▶ _Problem requirements_
Express everything from the line containing "right ankle: (299, 401, 6)" down to the line containing "left knee: (342, 357, 6)" as a JSON list of strings, one string per line and no blank lines. Include both of those lines.

▶ _Supplied information_
==*==
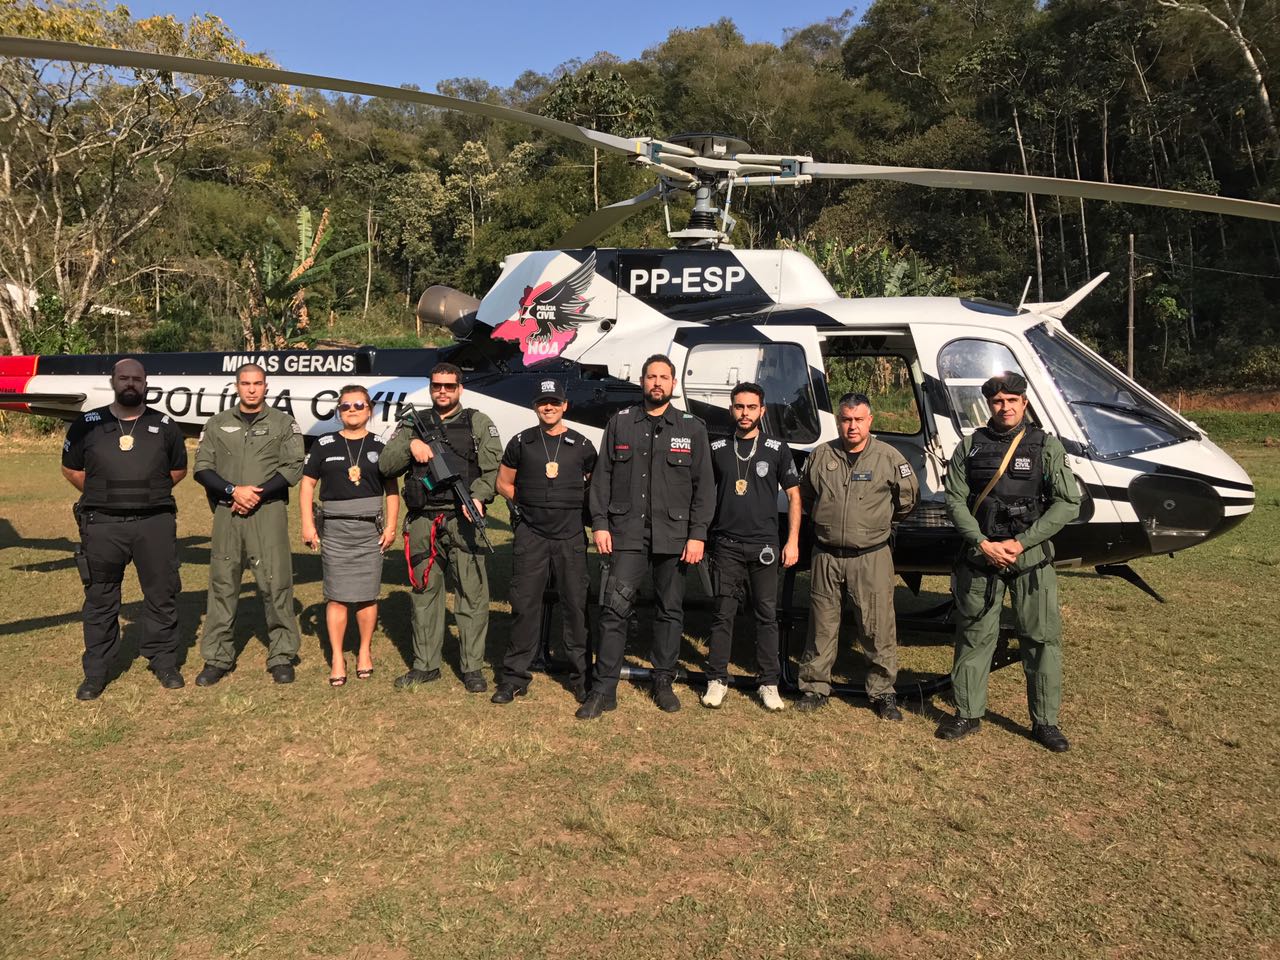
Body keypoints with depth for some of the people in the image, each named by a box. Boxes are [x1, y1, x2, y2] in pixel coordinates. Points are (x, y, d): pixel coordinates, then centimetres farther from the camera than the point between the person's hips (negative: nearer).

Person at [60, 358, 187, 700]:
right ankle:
==*==
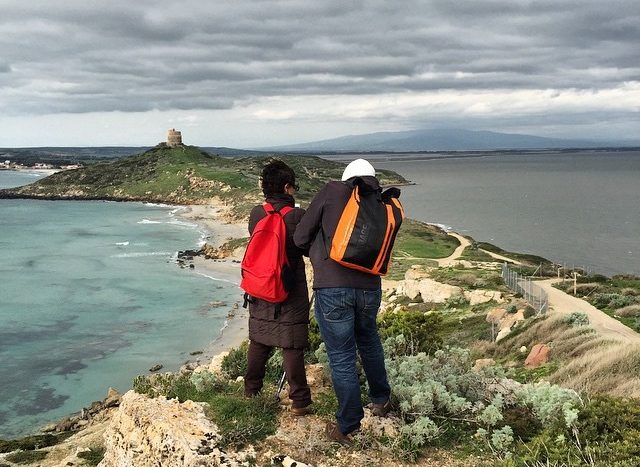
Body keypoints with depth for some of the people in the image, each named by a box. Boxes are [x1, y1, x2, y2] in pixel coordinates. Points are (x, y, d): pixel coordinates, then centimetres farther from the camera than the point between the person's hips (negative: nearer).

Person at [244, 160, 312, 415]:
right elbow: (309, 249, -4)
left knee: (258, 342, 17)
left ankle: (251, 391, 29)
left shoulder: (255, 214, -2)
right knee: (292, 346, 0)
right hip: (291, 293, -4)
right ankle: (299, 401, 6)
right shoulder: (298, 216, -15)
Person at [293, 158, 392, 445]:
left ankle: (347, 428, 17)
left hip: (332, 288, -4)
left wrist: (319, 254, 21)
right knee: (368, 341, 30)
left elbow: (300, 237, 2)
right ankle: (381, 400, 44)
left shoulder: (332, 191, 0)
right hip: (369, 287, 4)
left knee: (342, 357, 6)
==*==
▶ _Output for this task_
[
  "right ankle: (299, 401, 6)",
  "right shoulder: (298, 216, -15)",
  "Person at [293, 158, 392, 445]:",
  "left ankle: (347, 428, 17)",
  "left hip: (332, 288, -4)",
  "left wrist: (319, 254, 21)",
  "right knee: (368, 341, 30)",
  "left elbow: (300, 237, 2)",
  "right ankle: (381, 400, 44)",
  "left shoulder: (332, 191, 0)",
  "right hip: (369, 287, 4)",
  "left knee: (342, 357, 6)"
]